Barry Ace's artwork has been exhibited at galleries such as the National Gallery of Canada, including Abadakone in 2019, the Ottawa Art Gallery, Karsh-Masson Gallery, the Art Gallery of Southwestern Manitoba, Winnipeg Art Gallery, the Royal Ontario Museum, and the Canadian Museum of History. Ace's work has been collected by the Canada Council Art Bank, Woodland Cultural Centre, the Royal Ontario Museum, the Ottawa Art Gallery, Indigenous Affairs and Northern Development Canada, the National Gallery of Canada, Nordamerika Native Museum, the City of Ottawa, and Global Affairs Canada.

Ace has curated several shows himself, including A Celebration: The Art of Canada's First Peoples (Rideau Hall, Ottawa, 1996–1997), Perpetual Bundle (Hull, 1996), and inter/SECTION (Hull, 1998). He served as Chief Curator for the Aboriginal Art Centre, Aboriginal Affairs and Northern Development Canada from 1994 to 2000. Ace organized numerous exhibitions, including Transitions: Contemporary Canadian Indian and Inuit Art (1997), which toured internationally.

== Selected works ==
- 2006 Reaction – footwear
- 2010 A Reparative Act – performance
- 2013 Healing Dance 1 – painting
- 2013 Urban Bustle – mixed media
- 2014 Nigik Makizinan – Otter Moccasins
- 2016 Bandolier for M'Chigeeng – mixed media
- 2016 Nayaano-nibiimaang Gichigamiin: The Five Great Lakes – mixed media
- 2017 Bandolier for Alain Brosseau – mixed media

== Awards ==
In 2015, Barry Ace won the K.M. Hunter Artist Award for visual arts. Ace won the Ontario Association of Art Galleries' Curatorial Writing Award in 2012 for his essay "A Reparative Act," which was written for Robert Houle's Paris/Ojibwa exhibition catalogue. He also won the Deputy Minister's Outstanding Achievement Award with his team in 1999 for the artist-in-residence and exhibition program that they launched at Aboriginal Affairs and Northern Development Canada.

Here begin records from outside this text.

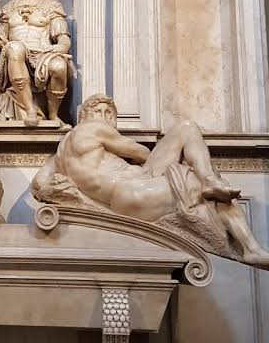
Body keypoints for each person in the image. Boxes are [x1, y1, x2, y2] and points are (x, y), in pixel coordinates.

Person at [33, 93, 269, 267]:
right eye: (98, 112)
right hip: (138, 191)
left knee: (201, 174)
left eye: (109, 113)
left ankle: (211, 186)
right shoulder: (93, 129)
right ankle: (250, 247)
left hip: (125, 199)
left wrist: (76, 193)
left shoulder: (58, 156)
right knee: (188, 132)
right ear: (84, 117)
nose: (104, 117)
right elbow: (141, 153)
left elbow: (38, 185)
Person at [0, 0, 74, 127]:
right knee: (14, 47)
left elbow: (62, 36)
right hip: (17, 55)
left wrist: (61, 46)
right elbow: (2, 39)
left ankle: (53, 114)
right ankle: (30, 110)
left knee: (59, 66)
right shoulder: (9, 7)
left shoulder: (51, 5)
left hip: (43, 53)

== Organizations and groups ==
With Ryan Rice, Ron Noganosh, and Ahasiw Maskegon-Iskew in 2006, Barry Ace co-founded the non-profit Indigenous Curatorial Collective (formerly the Aboriginal Curatorial Collective). Connecting Indigenous curators and cultural producers across Canada, the ACC has played an important role in gathering a strong Indigenous arts community and supporting curatorial and writing projects that share the many voices that make up that community.

Barry Ace also co-founded the OO7 (Ottawa Ontario Seven) Collective, a group of Indigenous artists that includes Ariel Smith, Rosalie Favell, Frank Shebageget, Leo Yerxa, Michael Belmore, Ron Noganosh, and invited "special agents." The group provides an alternative and experimental space for Ottawa-based Indigenous artists at different stages in their careers, and supports them by providing opportunities for self-curation, public engagement, and critique.